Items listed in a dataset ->
··········

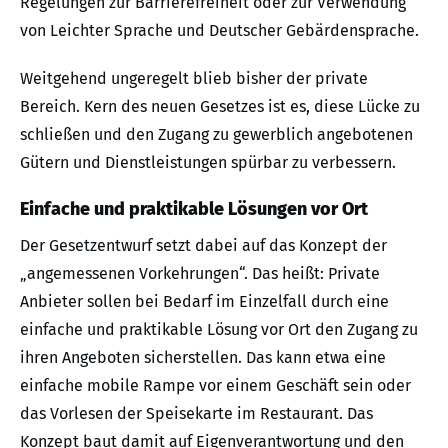
Regelungen zur Barrierefreiheit oder zur Verwendung
von Leichter Sprache und Deutscher Gebärdensprache.
Weitgehend ungeregelt blieb bisher der private
Bereich. Kern des neuen Gesetzes ist es, diese Lücke zu
schließen und den Zugang zu gewerblich angebotenen
Gütern und Dienstleistungen spürbar zu verbessern.
Einfache und praktikable Lösungen vor Ort
Der Gesetzentwurf setzt dabei auf das Konzept der
„angemessenen Vorkehrungen“. Das heißt: Private
Anbieter sollen bei Bedarf im Einzelfall durch eine
einfache und praktikable Lösung vor Ort den Zugang zu
ihren Angeboten sicherstellen. Das kann etwa eine
einfache mobile Rampe vor einem Geschäft sein oder
das Vorlesen der Speisekarte im Restaurant. Das
Konzept baut damit auf Eigenverantwortung und den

··········

Work request -> A faithful reproduction of every entry, with no pictures, is the expected answer.

Solution ->
Regelungen zur Barrierefreiheit oder zur Verwendung
von Leichter Sprache und Deutscher Gebärdensprache.
Weitgehend ungeregelt blieb bisher der private
Bereich. Kern des neuen Gesetzes ist es, diese Lücke zu
schließen und den Zugang zu gewerblich angebotenen
Gütern und Dienstleistungen spürbar zu verbessern.
Einfache und praktikable Lösungen vor Ort
Der Gesetzentwurf setzt dabei auf das Konzept der
„angemessenen Vorkehrungen“. Das heißt: Private
Anbieter sollen bei Bedarf im Einzelfall durch eine
einfache und praktikable Lösung vor Ort den Zugang zu
ihren Angeboten sicherstellen. Das kann etwa eine
einfache mobile Rampe vor einem Geschäft sein oder
das Vorlesen der Speisekarte im Restaurant. Das
Konzept baut damit auf Eigenverantwortung und den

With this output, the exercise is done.